All clouds have options to do multi-regional storage. GCS has multiregional class. Azure has GRS class. AWS has cross-region replication that can be added to a bucket.
I thought basic products like S3 provided cross-region replication, which gives georedundancy?
But anyway why should I have to build it on top of the provider's offering - why wouldn't they provide georedundancy for me? It seems like a truly basic thing to expect for a backup solution?
> I'm always amazed by how open they are. Its great to see people like this succeed.
You don't have to be amazed. Watch and learn. They do it because it's good marketing and results in business. The catchy headline got me to click and read. It got the name 'backblaze' into my head one more time. It makes them appear relevant and enhances the brand.
Since Yev is probably reading the comments I will offer another topic that would be interesting.

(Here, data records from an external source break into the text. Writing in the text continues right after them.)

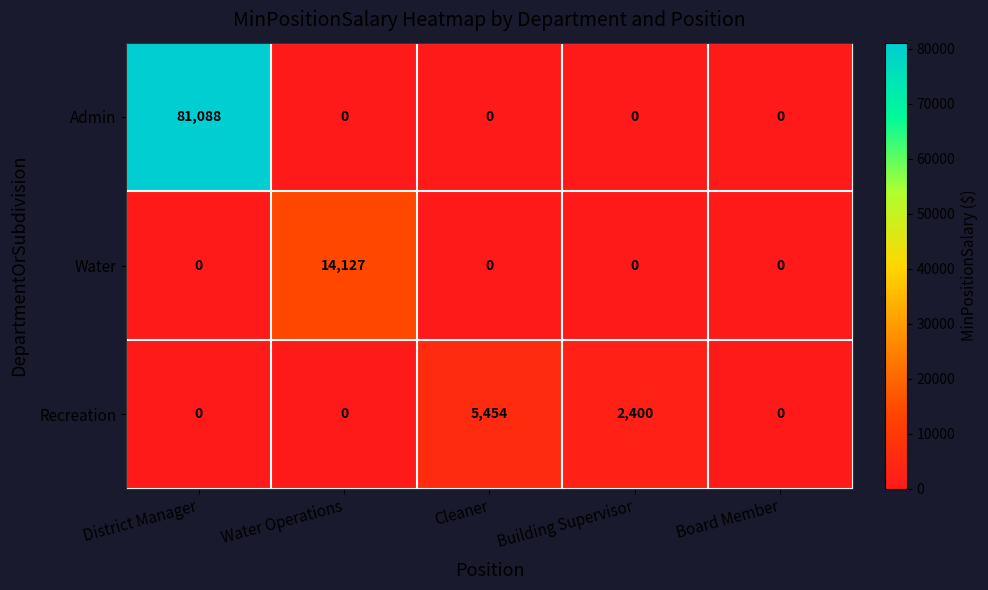

Reading left to right, extract all data points from this chart.

Admin: District Manager=81088	Water Operations=0	Cleaner=0	Building Supervisor=0	Board Member=0
Water: District Manager=0	Water Operations=14127	Cleaner=0	Building Supervisor=0	Board Member=0
Recreation: District Manager=0	Water Operations=0	Cleaner=5454	Building Supervisor=2400	Board Member=0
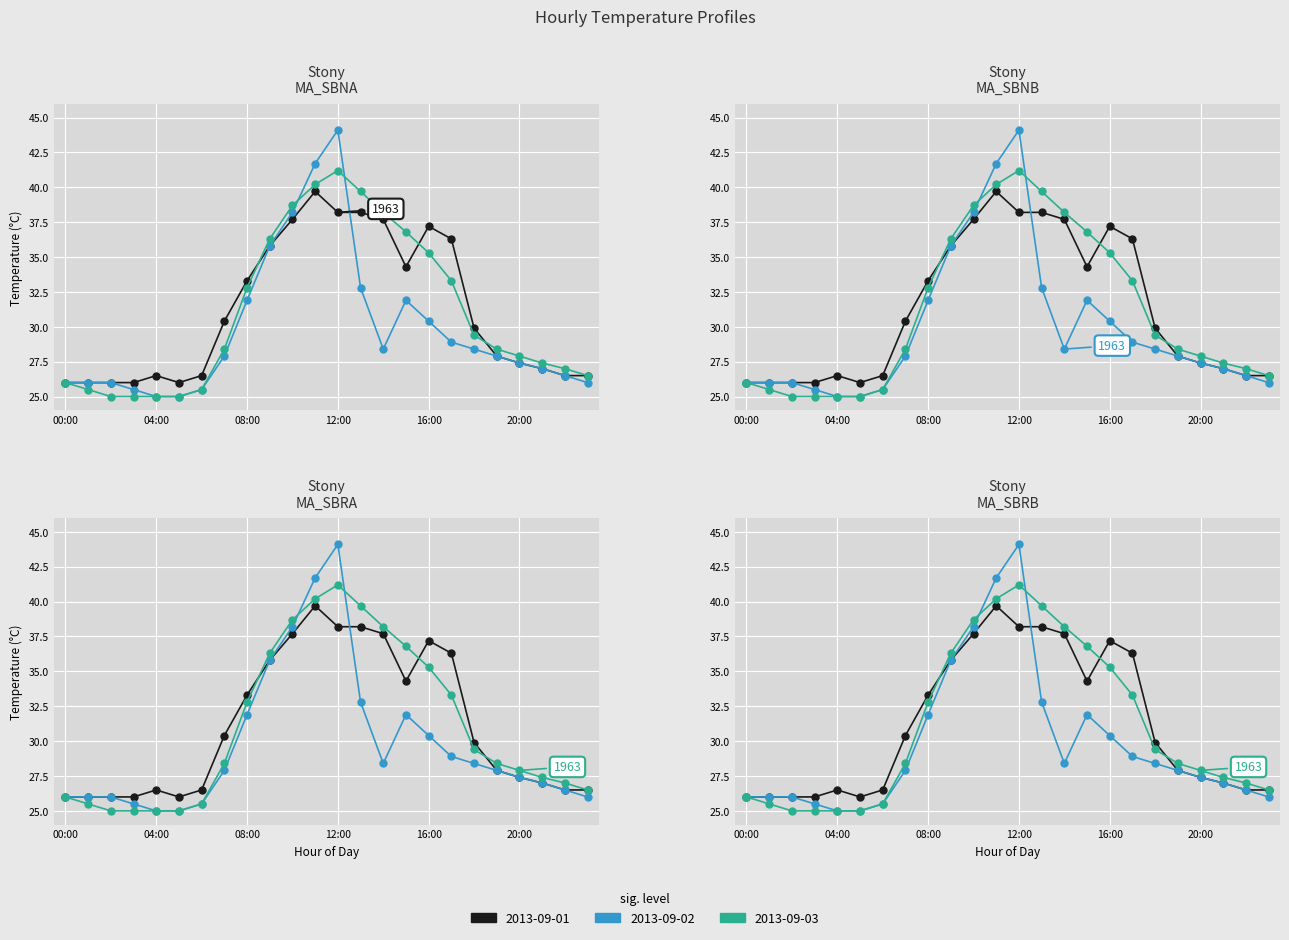

How many times do 2013-09-02 and 2013-09-01 cross each other?

1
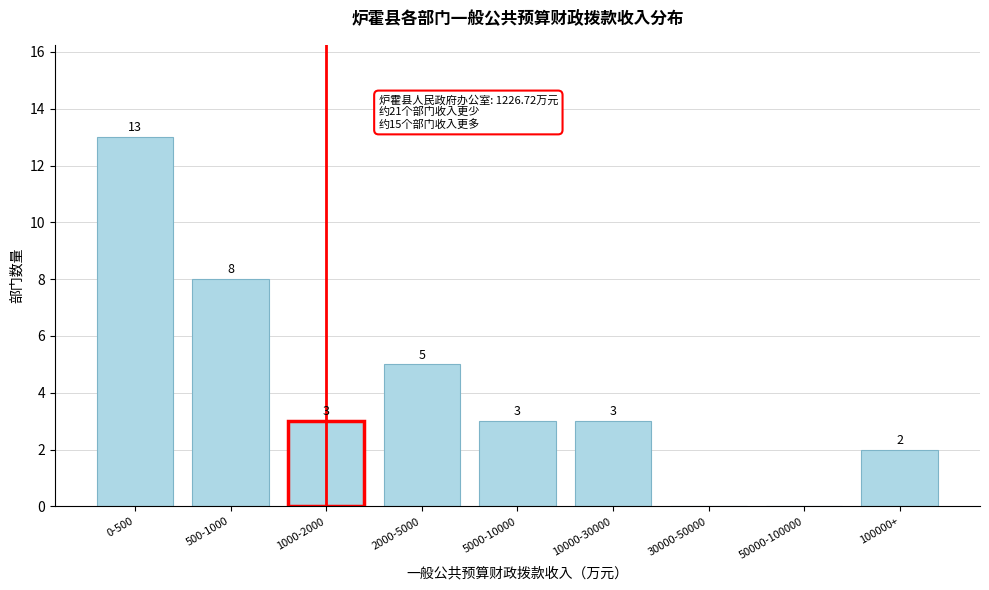

Reading left to right, list all the values displayed in this chart.

0-500=13	500-1000=8	1000-2000=3	2000-5000=5	5000-10000=3	10000-30000=3	30000-50000=0	50000-100000=0	100000+=2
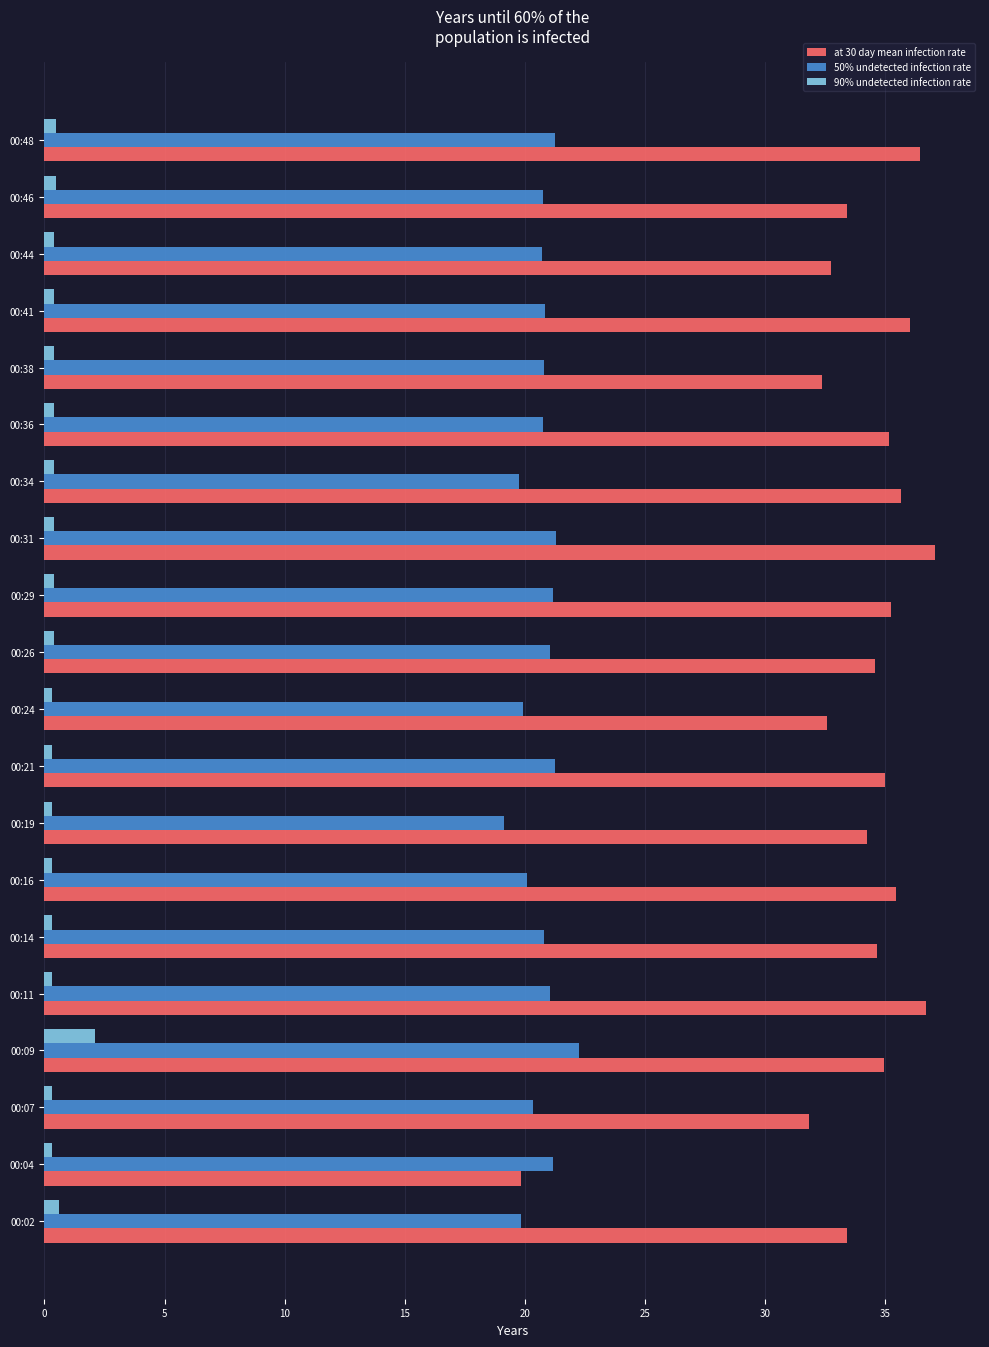

Which series has the largest range (max minus min)?

at 30 day mean infection rate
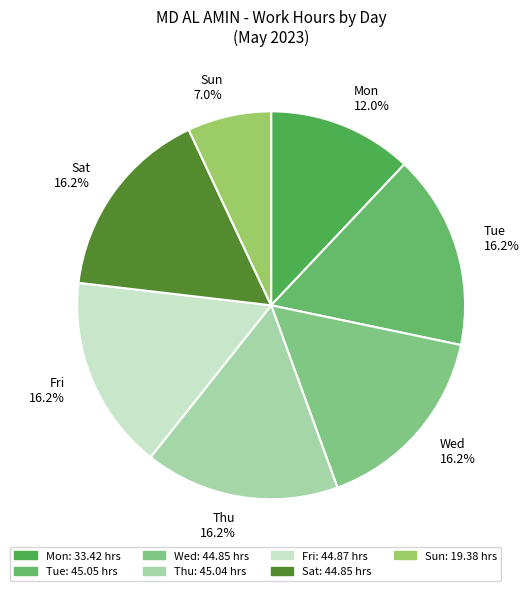

Does Mon 12.0% represent more than half of the total?

No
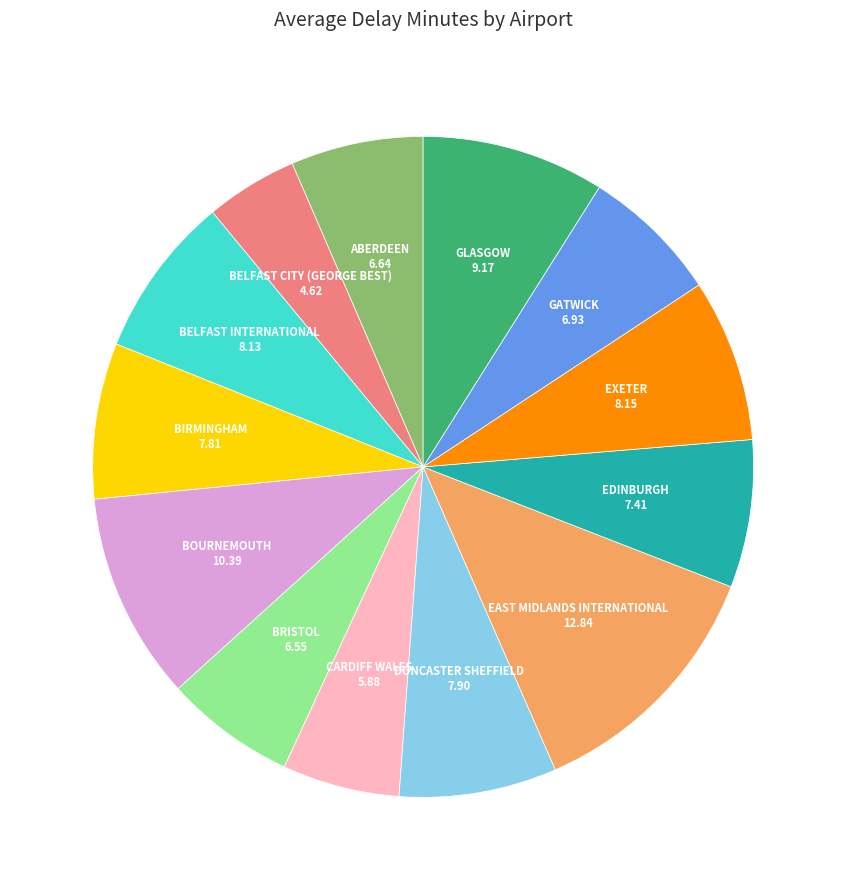

What is the ratio of the value at BELFAST INTERNATIONAL to the value at ABERDEEN?

1.2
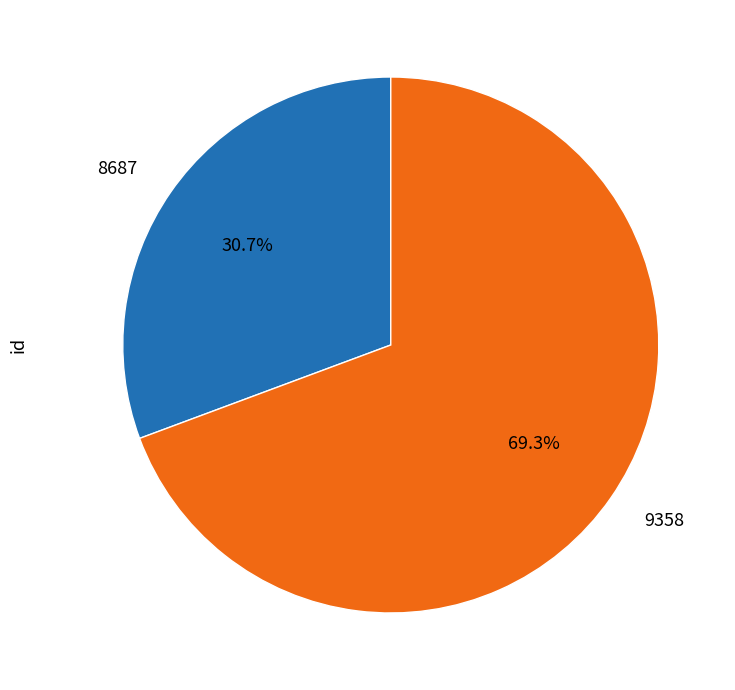

What is the ratio of the value at 8687 to the value at 9358?

0.4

Do a post on erasing data from SSD's and then being able to recover that data. There was a well known paper by some academics years ago about this. The result was YMMV depending on the drive, controller etc. That would make an interesting blog post.
Yev here as prophesied! Interesting subject! I'll have to toss it to the group. My assumption is that it would a bit tough for us to write since we aren't necessarily experts in SSDs (yet) - but might be something to consider for the future!
My main concern with this type of services is, are they just reselling S3 and hoping people will never use their quota (something I don’t see as sustainable business model).
It's crazy to see how fast storage prices have fallen. Just a couple days ago I saw that you could get a WD White (Shucked easystore, pretty much a relabeled WD Red) 10TB for just $169. 1.69 cents/GB. And you can get 8TBs for $129 (1.61c/GB)
I always enjoy reading about Backblaze updates. New Pod designs, drive statistics, operations, etc... One thing I am particularly excited about is the future Pod designs with 2.5 inch drives. There may be enough miniaturization with magnetic drives to make this feasible, but I expect that the real transition will come with a Pod full of SSD. Any idea when that might happen? What is the expectation for that timeline? Do you have additional products or price/performance improvements planned in that transition? The SSD endurance experiment from 4 years ago indicates that, reliability wise, they are more than ready. I guess the only limitation now is price and maybe processing?
The only thing missing from the museum are the people behind Storage Pod. Other than that it's always really cool to see the evolution and history of the product
My one BB question is how many data centers do they have? I know they have great sharing tech to keep data online if a pod or two goes down, but how many physical locations do they run?